Directions: Take every line from the entries below that includes the word "over" and copy it.

(Stored data)
....

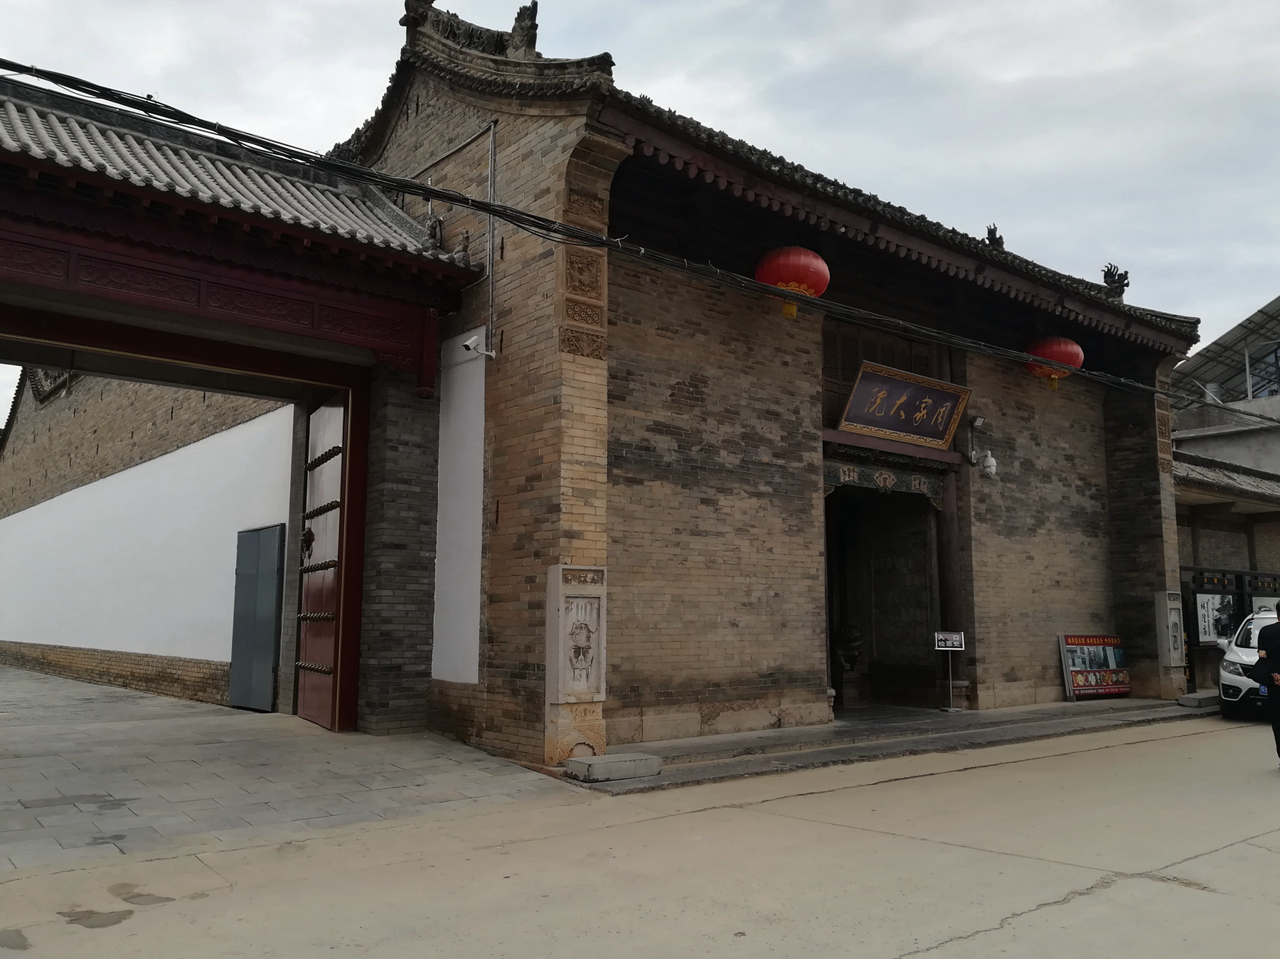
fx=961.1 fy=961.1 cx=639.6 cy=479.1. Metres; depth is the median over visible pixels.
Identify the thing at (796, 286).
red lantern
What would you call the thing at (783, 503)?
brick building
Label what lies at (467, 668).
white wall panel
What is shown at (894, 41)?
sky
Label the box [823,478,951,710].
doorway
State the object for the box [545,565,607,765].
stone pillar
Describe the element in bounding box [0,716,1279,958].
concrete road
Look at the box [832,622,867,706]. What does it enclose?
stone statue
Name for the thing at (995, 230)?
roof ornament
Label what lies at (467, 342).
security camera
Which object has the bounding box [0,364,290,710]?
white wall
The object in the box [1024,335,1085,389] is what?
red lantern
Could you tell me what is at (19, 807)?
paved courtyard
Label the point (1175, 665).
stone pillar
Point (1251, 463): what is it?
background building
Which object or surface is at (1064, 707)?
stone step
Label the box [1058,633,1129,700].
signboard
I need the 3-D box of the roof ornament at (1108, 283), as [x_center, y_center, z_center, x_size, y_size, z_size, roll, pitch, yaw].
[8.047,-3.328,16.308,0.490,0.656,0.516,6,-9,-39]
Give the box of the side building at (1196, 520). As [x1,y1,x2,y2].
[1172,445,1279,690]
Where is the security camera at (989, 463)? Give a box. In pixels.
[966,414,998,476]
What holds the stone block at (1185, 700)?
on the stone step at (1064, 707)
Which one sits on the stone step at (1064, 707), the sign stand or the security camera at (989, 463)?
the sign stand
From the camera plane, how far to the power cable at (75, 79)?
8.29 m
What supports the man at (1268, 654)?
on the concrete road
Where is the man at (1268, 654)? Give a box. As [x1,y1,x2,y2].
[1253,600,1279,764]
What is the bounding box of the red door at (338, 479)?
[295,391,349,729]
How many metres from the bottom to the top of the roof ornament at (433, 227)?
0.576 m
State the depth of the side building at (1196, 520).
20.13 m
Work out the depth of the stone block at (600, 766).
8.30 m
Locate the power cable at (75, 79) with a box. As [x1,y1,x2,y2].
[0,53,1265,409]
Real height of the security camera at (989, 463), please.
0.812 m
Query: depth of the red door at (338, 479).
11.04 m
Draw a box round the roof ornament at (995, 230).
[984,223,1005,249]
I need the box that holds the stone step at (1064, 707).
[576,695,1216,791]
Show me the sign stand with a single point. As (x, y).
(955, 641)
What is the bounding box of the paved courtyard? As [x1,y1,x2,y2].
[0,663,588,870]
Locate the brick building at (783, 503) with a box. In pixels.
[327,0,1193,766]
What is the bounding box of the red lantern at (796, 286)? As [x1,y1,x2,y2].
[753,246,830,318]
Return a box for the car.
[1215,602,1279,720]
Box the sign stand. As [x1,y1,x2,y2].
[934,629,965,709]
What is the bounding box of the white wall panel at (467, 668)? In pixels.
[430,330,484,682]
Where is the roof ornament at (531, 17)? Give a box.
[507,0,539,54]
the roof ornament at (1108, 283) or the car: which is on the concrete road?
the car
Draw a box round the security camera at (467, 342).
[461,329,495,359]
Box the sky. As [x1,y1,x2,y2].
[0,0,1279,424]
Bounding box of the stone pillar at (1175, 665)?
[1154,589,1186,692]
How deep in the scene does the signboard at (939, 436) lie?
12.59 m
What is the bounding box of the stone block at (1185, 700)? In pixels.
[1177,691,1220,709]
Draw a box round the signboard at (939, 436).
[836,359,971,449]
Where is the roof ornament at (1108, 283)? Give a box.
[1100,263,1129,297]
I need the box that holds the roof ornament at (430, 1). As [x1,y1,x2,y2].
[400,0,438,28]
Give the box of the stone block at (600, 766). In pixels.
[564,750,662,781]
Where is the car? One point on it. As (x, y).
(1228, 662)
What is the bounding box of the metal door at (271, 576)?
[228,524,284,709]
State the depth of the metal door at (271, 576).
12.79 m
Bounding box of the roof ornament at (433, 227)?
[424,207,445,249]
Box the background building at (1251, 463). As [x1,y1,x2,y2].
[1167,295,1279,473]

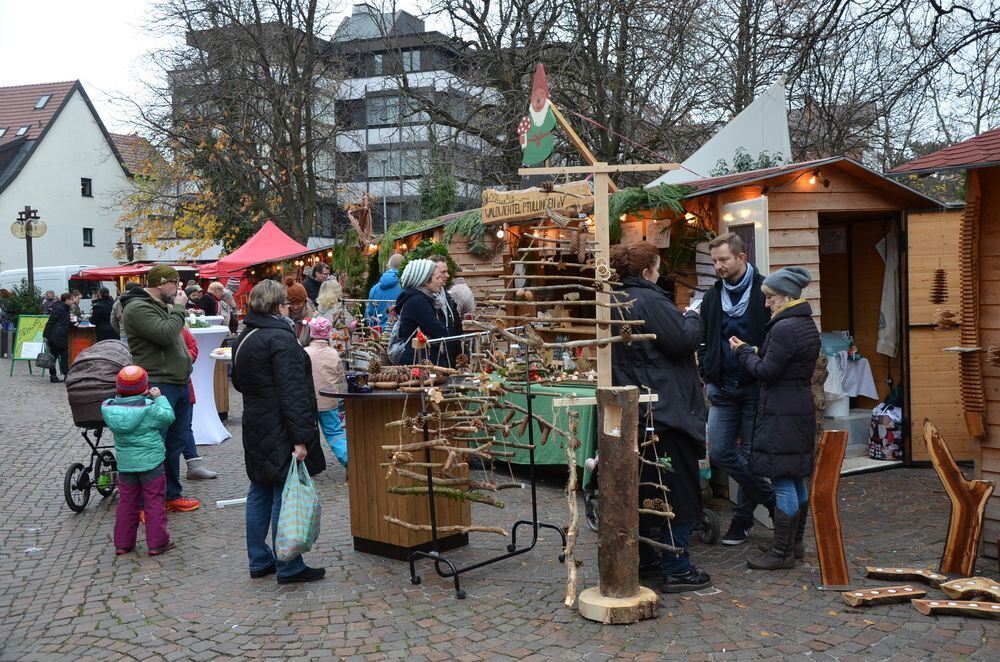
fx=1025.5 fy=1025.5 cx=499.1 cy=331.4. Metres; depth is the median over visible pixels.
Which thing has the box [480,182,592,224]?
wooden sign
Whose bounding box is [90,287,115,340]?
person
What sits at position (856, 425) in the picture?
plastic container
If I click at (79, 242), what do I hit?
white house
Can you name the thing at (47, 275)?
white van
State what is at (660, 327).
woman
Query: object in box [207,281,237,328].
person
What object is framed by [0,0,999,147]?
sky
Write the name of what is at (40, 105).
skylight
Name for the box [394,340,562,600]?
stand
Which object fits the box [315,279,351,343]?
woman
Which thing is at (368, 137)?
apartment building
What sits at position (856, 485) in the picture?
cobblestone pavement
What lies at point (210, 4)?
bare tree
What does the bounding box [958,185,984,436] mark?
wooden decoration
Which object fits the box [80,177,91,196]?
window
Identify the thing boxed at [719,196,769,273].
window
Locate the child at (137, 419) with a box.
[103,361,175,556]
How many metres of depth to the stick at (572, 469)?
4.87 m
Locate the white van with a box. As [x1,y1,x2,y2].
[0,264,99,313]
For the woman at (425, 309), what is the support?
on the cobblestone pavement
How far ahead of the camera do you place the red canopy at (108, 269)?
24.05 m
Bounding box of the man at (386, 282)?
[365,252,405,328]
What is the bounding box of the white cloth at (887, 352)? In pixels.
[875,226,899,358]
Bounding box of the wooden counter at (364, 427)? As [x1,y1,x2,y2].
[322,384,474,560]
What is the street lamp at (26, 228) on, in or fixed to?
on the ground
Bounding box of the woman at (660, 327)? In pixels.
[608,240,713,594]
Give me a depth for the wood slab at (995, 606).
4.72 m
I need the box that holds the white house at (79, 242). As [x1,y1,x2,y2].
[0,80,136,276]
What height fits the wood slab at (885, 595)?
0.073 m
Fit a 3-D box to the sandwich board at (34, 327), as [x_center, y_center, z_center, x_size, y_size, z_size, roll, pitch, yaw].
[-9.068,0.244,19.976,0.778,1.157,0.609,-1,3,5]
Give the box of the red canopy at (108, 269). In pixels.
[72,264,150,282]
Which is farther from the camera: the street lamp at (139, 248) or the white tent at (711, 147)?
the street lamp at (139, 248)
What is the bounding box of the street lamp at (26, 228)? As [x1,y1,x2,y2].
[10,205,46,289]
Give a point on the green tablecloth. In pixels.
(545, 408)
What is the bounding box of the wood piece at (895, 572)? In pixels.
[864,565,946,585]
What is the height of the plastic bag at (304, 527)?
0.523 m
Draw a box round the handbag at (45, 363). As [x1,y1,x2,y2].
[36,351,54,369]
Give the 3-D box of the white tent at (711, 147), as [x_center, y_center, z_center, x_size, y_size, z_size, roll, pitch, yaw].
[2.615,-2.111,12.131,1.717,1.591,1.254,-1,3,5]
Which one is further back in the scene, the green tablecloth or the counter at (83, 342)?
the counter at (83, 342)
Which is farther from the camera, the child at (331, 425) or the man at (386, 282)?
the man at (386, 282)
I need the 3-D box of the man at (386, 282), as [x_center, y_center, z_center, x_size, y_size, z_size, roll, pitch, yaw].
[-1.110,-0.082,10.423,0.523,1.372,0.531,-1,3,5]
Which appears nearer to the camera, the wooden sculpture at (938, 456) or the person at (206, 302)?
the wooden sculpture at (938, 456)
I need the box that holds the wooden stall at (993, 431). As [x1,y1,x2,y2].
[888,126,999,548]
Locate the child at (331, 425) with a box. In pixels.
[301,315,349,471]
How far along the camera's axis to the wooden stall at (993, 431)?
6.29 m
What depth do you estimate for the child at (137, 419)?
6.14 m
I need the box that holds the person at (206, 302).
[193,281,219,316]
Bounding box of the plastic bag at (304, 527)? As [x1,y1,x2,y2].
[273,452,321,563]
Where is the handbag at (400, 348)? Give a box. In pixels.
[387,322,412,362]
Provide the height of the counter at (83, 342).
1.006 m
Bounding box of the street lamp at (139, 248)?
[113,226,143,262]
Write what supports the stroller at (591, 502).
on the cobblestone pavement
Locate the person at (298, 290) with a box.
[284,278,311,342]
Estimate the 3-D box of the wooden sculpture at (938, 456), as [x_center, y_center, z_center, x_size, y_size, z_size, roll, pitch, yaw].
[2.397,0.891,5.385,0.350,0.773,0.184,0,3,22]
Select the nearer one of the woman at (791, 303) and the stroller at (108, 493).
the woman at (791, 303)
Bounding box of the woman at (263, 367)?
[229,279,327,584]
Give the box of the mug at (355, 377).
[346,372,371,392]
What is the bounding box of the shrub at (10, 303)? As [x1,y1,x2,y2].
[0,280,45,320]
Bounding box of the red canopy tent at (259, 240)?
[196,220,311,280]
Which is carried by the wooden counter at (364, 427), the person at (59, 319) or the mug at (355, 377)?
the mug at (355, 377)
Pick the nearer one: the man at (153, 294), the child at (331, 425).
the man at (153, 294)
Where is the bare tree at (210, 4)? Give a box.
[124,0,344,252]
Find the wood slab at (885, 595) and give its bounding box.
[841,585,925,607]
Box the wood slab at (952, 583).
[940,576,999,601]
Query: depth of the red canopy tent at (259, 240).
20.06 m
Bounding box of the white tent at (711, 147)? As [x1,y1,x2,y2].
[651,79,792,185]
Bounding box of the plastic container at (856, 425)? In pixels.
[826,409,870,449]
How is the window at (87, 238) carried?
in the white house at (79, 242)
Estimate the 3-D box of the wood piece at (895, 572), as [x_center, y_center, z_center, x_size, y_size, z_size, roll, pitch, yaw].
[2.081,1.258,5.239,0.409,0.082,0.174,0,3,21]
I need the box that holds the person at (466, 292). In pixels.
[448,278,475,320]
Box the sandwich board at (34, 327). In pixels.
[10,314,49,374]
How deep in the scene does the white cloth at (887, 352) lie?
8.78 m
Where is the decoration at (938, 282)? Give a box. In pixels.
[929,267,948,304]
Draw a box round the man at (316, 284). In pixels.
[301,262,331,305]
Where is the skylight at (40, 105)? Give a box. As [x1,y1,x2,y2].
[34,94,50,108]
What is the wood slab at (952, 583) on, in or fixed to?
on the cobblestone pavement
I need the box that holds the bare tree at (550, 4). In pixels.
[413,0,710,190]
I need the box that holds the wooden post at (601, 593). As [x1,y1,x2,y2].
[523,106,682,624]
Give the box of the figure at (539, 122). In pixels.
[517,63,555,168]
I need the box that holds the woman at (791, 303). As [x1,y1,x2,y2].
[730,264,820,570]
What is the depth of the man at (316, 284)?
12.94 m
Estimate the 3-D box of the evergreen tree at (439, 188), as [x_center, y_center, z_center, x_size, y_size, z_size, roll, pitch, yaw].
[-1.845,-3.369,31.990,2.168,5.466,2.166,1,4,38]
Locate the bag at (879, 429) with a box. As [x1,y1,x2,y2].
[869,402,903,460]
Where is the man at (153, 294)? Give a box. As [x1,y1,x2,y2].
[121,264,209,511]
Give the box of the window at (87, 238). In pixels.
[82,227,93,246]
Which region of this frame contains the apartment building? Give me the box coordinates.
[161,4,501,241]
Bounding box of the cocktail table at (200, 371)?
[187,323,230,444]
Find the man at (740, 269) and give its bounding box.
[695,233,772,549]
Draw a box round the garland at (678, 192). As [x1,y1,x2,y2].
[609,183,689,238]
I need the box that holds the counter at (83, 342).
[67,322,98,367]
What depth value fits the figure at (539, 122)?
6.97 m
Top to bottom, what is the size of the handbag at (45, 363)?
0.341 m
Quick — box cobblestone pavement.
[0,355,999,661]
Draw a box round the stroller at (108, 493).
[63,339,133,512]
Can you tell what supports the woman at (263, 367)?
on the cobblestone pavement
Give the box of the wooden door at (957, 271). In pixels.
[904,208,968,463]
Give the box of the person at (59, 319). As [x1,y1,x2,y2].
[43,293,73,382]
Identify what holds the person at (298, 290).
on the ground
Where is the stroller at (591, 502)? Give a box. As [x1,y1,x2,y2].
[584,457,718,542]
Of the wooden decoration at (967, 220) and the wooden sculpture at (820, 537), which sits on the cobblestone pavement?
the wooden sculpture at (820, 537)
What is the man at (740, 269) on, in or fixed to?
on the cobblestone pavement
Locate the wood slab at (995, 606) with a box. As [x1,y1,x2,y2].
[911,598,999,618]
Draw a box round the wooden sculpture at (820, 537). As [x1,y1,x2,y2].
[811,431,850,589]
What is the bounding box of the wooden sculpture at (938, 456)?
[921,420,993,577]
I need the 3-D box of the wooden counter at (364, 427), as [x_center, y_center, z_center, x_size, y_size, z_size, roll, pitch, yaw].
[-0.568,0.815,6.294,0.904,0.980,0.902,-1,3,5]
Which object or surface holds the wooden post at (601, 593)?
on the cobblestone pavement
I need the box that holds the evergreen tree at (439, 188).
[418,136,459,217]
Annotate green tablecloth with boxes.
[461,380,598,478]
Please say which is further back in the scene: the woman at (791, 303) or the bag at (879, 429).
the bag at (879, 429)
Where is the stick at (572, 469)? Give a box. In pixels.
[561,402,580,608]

....

Your solution:
fx=961.1 fy=961.1 cx=639.6 cy=479.1. Metres; depth is the median over visible pixels.
fx=1025.5 fy=1025.5 cx=499.1 cy=331.4. Metres; depth is the median over visible pixels.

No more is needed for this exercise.